As our population ages, more and more families are seeing the need for guardianship designation and the legal benefits it affords. However, this is a complicated and ever-changing area of the law, and consultation with the attorney, who has an expertise in this practice area, is always advisable.

 

Litigation

Probate Court Litigation

We represent clients in will contests, administration of estates, administration of guardianships, contested guardianships and any appeals from Probate Court to Superior Court.

 

The Basics of Wills:

Why Do I Need a Will?

A will is one of the legal documents that more people are likely to execute than any other kind. Many are fairly simple, yet others can be terribly complex. A will is intended to provide direction for how your estate (property, assets, cash, etc.) is distributed to the surving beneficiaries. These beneficiaries can be family members friends, business associates, and in some more bizarre cases, family pets.

If one has not executed a valid will prior to death, he or she is determined to have died "intestate," meaning that no instructions have been given for the distributing of the proceeds from that estate. The result is that the Probate Court is left to decide how the estate is to be distributed, which may be in sharp contrast to the intentions or desires of the deceased.

Each state's legislature has mapped guideliines that the Probate Court must follow in disposing of an estate where no will exists. So, obviously, these guidelines vary by state. Generally speaking, a surviving spouse and children are first in line to inherit the assets of an individual who dies intestate. If no spouse or children exist, the waters then become murky. Counsins, sunts, uncles, parents, even grandparents, may be drawn into the picture.

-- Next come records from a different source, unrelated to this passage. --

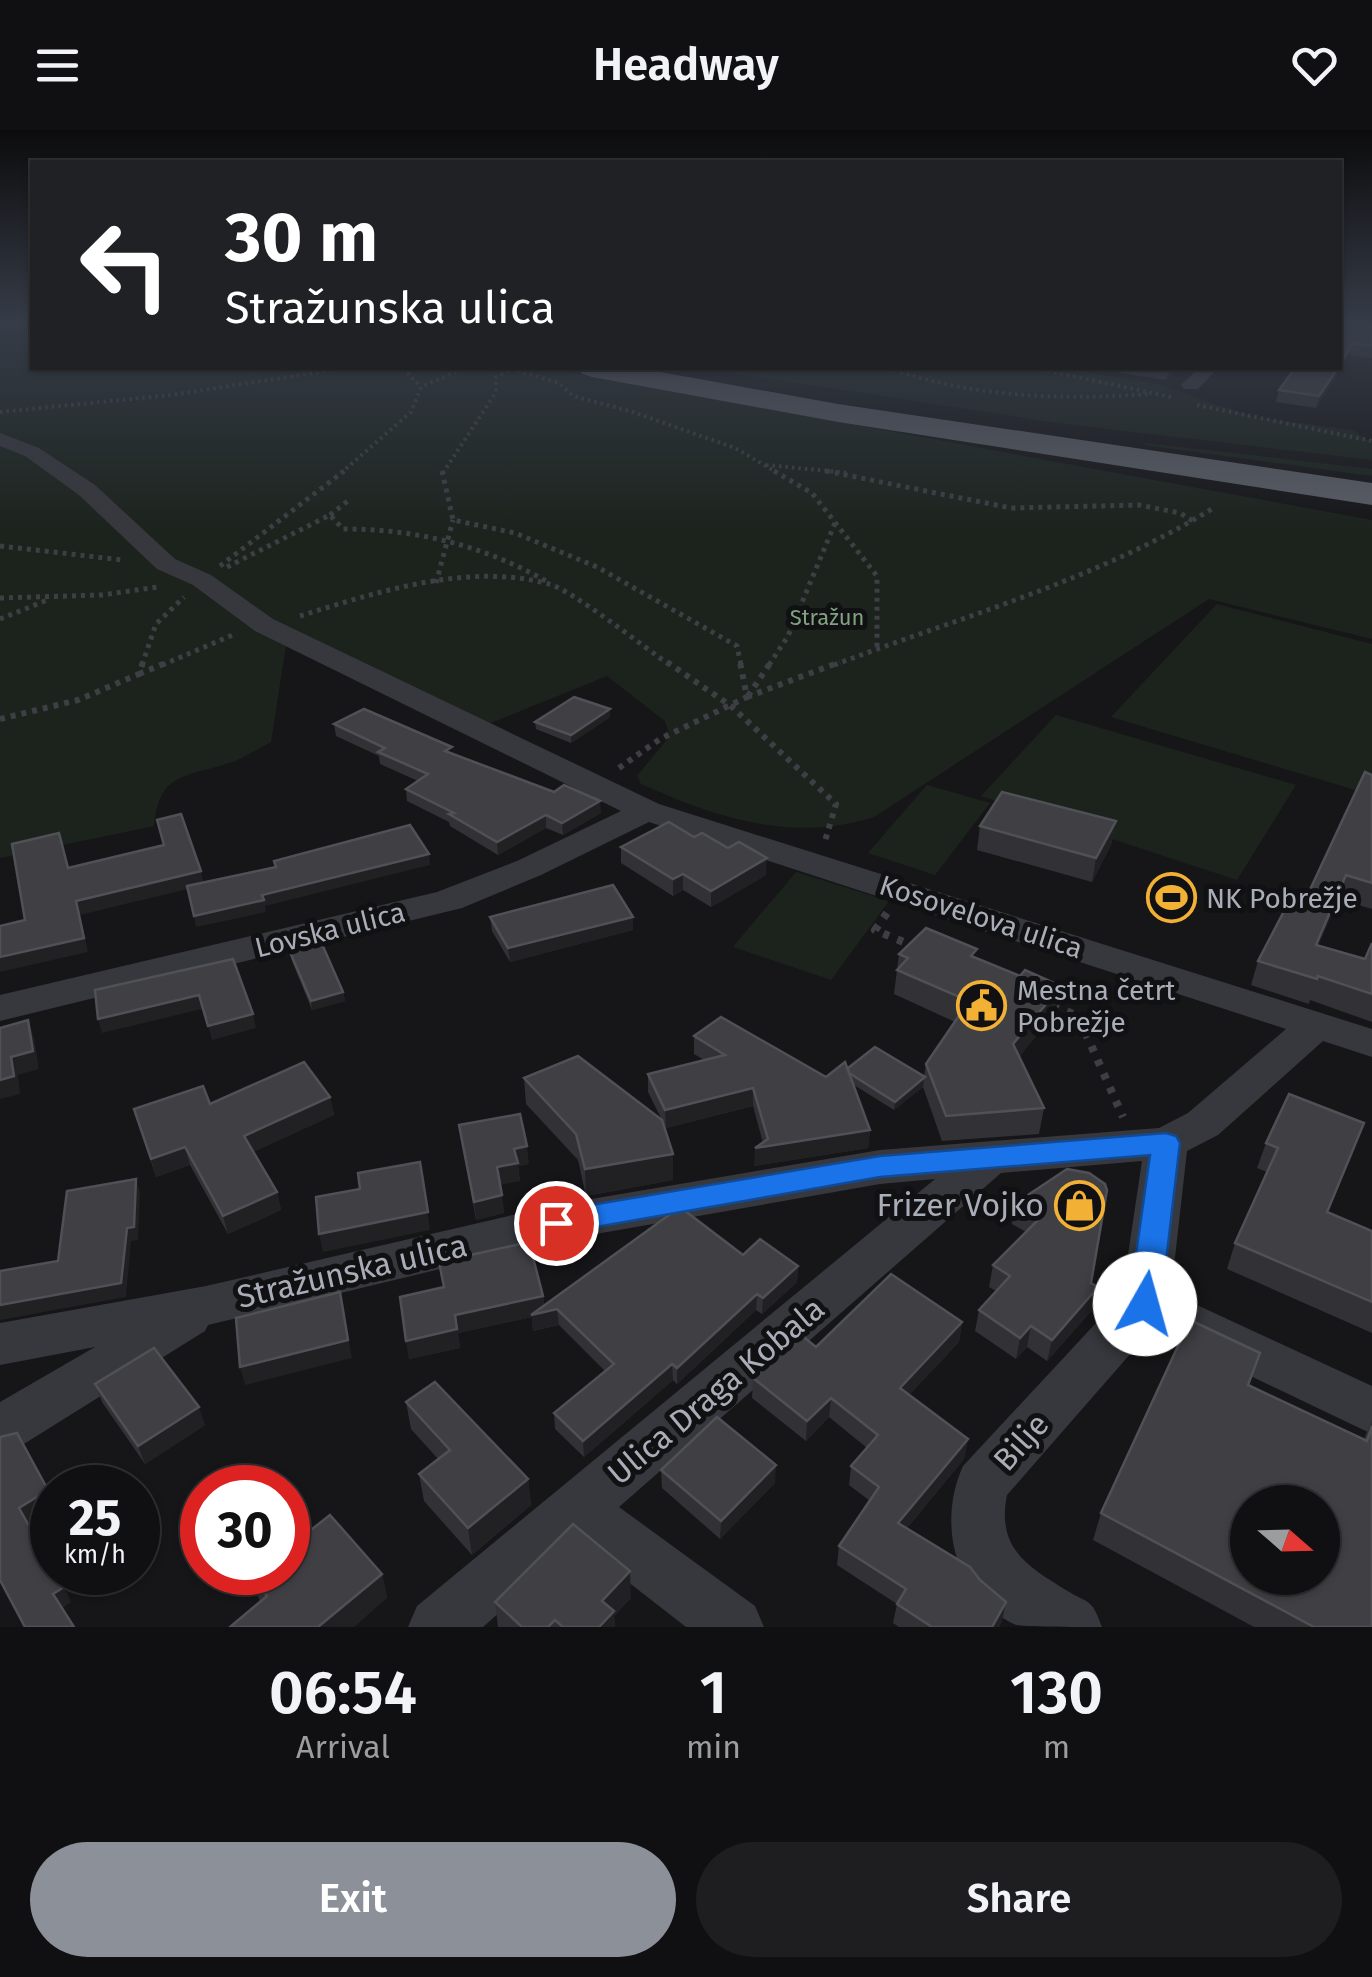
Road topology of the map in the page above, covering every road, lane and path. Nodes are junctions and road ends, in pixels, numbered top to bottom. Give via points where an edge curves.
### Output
1 (180, 393) edge
2 (419, 393) edge
3 (495, 393) edge
4 (569, 393) edge
5 (728, 393) edge
6 (791, 393) edge
7 (981, 393) edge
8 (1160, 393) dead end
9 (0, 412) edge
10 (838, 413) junction
11 (994, 427) junction
12 (0, 440) edge
13 (762, 464) junction
14 (1372, 464) edge
15 (1372, 480) edge
16 (1372, 494) edge
17 (349, 500) dead end
18 (1215, 508) dead end
19 (1372, 512) edge
20 (330, 516) junction
21 (453, 520) junction
22 (1193, 521) junction
23 (834, 522) junction
24 (448, 540) junction
25 (0, 546) edge
26 (166, 564) junction
27 (202, 580) junction
28 (436, 583) junction
29 (552, 584) junction
30 (58, 596) junction
31 (1, 598) edge
32 (0, 619) edge
33 (264, 625) junction
34 (877, 651) junction
35 (139, 674) junction
36 (747, 697) junction
37 (730, 706) junction
38 (0, 720) edge
39 (596, 785) junction
40 (647, 811) junction
41 (808, 862) junction
42 (903, 892) junction
43 (926, 952) edge
44 (1044, 1002) edge
45 (0, 1008) edge
46 (1318, 1024) junction
47 (1372, 1043) edge
48 (1151, 1145) junction
49 (993, 1155) junction
50 (1145, 1304) junction
51 (206, 1306) junction
52 (0, 1344) edge
53 (1372, 1411) edge
54 (0, 1430) edge
55 (577, 1510) junction
56 (438, 1627) edge
57 (734, 1627) edge
58 (1072, 1627) edge

1 - 9 path
2 - 27 path via 412,412 335,479
3 - 21 path via 442,470
4 - 13 path via 735,448
5 - 10 highway
6 - 11 highway
7 - 8 path via 1017,399
10 - 16 highway
10 - 19 highway
11 - 14 highway
11 - 15 highway
12 - 26 street, Kosovelova ulica via 32,452 87,490
13 - 22 path via 846,473 1011,508 1140,506
13 - 23 path via 812,493
17 - 20 path
18 - 22 path
20 - 24 path via 343,528 383,527
20 - 27 path
21 - 24 path
21 - 36 path via 515,533 597,567 737,646
22 - 34 path via 1111,561
23 - 34 path via 877,576
23 - 36 path via 788,636
24 - 28 path
24 - 29 path via 509,558
25 - 26 path
26 - 27 street, Kosovelova ulica
27 - 30 path
27 - 33 street, Kosovelova ulica
27 - 35 path via 156,624
28 - 29 path via 482,574
28 - 33 path
29 - 37 path
30 - 31 path
30 - 32 path
33 - 35 path
33 - 39 street, Kosovelova ulica
34 - 36 path
35 - 38 path via 78,700
36 - 37 path
37 - 39 path via 660,739
37 - 41 path via 836,804 823,844
39 - 40 street, Kosovelova ulica
40 - 41 street, Kosovelova ulica
40 - 45 street, Lovska ulica via 449,900
41 - 42 street, Kosovelova ulica
42 - 43 path via 874,930
42 - 46 street, Kosovelova ulica
44 - 48 path via 1078,1016
46 - 47 street, Kosovelova ulica
46 - 48 street, Stražunska ulica via 1203,1124
48 - 49 street, Stražunska ulica
48 - 50 street
49 - 51 street, Stražunska ulica via 880,1167 556,1223
49 - 55 street, Ulica Draga Kobala
50 - 53 street
50 - 58 street, Bilje via 982,1484 977,1500 978,1540 998,1578
51 - 52 street, Stražunska ulica
51 - 54 street
55 - 56 street, Ulica Draga Kobala
55 - 57 street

The other main consequence of not having a will is the potential cost to your estate while the probate issues are being settled. Court costs and legal fees will likely take a bite out of assets that would be better served being passed on to worthy heirs.

While a will can be a fairly simple document to prepare, it is always advisable to consult with an attorney who specializes in estate planning law. The existence of an improperly prepared or executed will has the same consequences as having no will at all.

 
DISCLAIMER: This article is intended for informational purposes only.
It should not be construed as legal advice and readers are encouraged to consult with the attorney regarding these matters.